TEXTAUSZUG:
------------------------------------------------------------------------

Die jährliche Spende 2019 im Namen der Kunden von opesus ging an das WWF Amazonas-Projekt

Spenden statt Schenken. Auch dieses Jahr haben wir wieder auf Weihnachtsgeschenke mit unserem Logo verzichtet und uns lieber ein Projekt gesucht, für das wir im Namen unserer Kunden spenden können. Letztes Jahr haben wir das Himalayan Stove Project unterstützt, eine philanthropische Organisation, die sich für die Verbesserung der Lebensqualität der Bewohner der Himalaya-Region in Nepal einsetzt. Dieses Jahr schauen wir auf die andere Seite der Welt – zum Amazonas, der grünen Lunge unseres Planeten.

Weshalb die Wahl für 2019 auf das Amazonasprojekt des World Wide Fund for Nature (WWF) fiel? Das liegt an einer kleinen Tradition, die sich bei opesus bereits fest etabliert hat: Kollegen, die im Laufe des Jahres neu zu opesus gekommen sind, wählen den Empfänger für unsere Weihnachtsspende aus. Wir freuen uns sehr, dass unser Team mit Rafael Machado noch ein bisschen internationaler geworden ist – er stammt aus Brasilien und so ist auch gleich erklärt, weshalb unsere Spende in den Amazonas ging.

------------------------------------------------------------------------

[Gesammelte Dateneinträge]
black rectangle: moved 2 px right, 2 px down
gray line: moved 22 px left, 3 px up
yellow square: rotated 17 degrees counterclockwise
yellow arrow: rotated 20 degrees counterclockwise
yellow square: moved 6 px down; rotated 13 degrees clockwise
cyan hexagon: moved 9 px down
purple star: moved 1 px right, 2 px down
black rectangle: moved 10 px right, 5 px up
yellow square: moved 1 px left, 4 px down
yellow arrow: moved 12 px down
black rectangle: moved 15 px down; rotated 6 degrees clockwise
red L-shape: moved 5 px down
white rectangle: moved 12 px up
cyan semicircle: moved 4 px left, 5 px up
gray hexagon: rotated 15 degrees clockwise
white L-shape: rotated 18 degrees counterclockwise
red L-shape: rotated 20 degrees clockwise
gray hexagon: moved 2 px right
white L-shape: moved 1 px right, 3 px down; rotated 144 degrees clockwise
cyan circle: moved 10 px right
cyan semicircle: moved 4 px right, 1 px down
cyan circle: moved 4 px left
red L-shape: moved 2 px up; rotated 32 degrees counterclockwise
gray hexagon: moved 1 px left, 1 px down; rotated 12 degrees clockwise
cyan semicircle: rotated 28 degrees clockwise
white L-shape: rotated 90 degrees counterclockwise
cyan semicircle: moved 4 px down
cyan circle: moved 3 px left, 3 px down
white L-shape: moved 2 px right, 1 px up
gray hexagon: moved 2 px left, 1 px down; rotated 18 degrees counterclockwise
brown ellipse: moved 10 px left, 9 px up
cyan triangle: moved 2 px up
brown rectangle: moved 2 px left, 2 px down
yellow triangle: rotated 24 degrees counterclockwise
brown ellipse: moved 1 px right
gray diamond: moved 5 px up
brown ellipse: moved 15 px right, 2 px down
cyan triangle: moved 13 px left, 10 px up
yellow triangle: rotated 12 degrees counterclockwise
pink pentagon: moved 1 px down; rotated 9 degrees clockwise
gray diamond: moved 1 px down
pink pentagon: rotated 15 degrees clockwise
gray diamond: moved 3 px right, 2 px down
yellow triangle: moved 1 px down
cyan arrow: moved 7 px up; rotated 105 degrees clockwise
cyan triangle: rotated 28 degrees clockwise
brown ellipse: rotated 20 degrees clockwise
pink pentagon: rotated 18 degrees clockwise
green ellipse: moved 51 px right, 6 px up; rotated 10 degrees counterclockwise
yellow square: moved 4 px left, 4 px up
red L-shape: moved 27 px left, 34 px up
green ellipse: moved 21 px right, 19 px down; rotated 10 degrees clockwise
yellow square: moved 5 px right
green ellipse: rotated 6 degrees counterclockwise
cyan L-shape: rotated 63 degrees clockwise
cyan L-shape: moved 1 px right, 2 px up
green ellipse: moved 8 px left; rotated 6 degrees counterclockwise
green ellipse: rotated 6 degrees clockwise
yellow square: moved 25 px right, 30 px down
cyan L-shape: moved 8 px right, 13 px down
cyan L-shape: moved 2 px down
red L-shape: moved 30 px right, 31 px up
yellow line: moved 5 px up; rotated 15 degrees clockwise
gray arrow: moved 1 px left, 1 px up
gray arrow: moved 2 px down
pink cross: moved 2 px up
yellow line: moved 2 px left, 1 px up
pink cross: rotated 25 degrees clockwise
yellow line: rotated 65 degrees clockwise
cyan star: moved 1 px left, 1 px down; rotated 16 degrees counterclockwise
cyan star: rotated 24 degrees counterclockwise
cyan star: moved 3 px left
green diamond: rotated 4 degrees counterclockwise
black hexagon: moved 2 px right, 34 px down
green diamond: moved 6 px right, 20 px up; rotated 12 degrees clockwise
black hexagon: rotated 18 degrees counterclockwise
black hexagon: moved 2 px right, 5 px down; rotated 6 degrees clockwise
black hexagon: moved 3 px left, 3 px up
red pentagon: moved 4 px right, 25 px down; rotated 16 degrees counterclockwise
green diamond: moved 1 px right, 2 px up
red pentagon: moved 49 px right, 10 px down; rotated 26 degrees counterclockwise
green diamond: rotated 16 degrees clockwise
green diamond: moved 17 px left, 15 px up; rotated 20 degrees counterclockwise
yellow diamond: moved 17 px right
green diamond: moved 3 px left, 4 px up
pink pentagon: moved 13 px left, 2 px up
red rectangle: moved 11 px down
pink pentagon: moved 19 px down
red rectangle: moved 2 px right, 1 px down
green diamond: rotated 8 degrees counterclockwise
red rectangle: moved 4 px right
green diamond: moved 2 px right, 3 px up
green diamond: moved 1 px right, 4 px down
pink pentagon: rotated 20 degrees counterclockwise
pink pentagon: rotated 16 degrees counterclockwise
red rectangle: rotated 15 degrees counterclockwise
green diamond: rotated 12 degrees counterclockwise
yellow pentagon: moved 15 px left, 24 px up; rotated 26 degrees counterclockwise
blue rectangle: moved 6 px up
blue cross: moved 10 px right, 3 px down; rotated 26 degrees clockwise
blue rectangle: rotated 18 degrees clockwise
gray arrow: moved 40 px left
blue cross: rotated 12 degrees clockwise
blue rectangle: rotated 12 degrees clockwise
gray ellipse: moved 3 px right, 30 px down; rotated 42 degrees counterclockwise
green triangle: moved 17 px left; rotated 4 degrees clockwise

------------------------------------------------------------------------

IHRE AUFGABEN:
1. Erklären Sie in ein bis drei Sätzen, weshalb die Weihnachtsspende 2019 laut dem Text über die Spende von opesus an das Amazonasprojekt des WWF ging.
2. Setzen Sie den Text über die Weihnachtsspende von opesus im Anschluss an seinen letzten Satz fort.

ERGEBNISSE JE AUFGABE:
1. Bei opesus wählen traditionell die im Laufe des Jahres neu hinzugekommenen Kollegen den Empfänger der Weihnachtsspende aus. 2019 kam Rafael Machado ins Team, der aus Brasilien stammt, und deshalb ging die Spende in den Amazonas.

2.
Der Amazonas-Regenwald bedeckt in etwa eine Fläche so weit wie von Berlin bis Bagdad. Er stellt den größten verbliebenen Regenwaldblock der Erde dar und erstreckt sich über neun Staaten Südamerikas. Den höchsten Anteil hat Brasilien mit einer Landfläche weiter als Westeuropa. Der WWF macht sich für den langfristigen Schutz des Amazonasgebietes stark. Dies geschieht durch verschiedene Aktivitäten wie den Einsatz für entwaldungsfreie Lieferketten und den Schutz indigener Gebiete.

Der World Wide Fund for Nature ist eine der größten Naturschutzorganisationen der Welt. In ökologischen Schlüsselregionen leistet der WWF einen wirksamen Beitrag zum Erhalt der biologischen Vielfalt, der Einzigartigkeit und der Schönheit der Natur.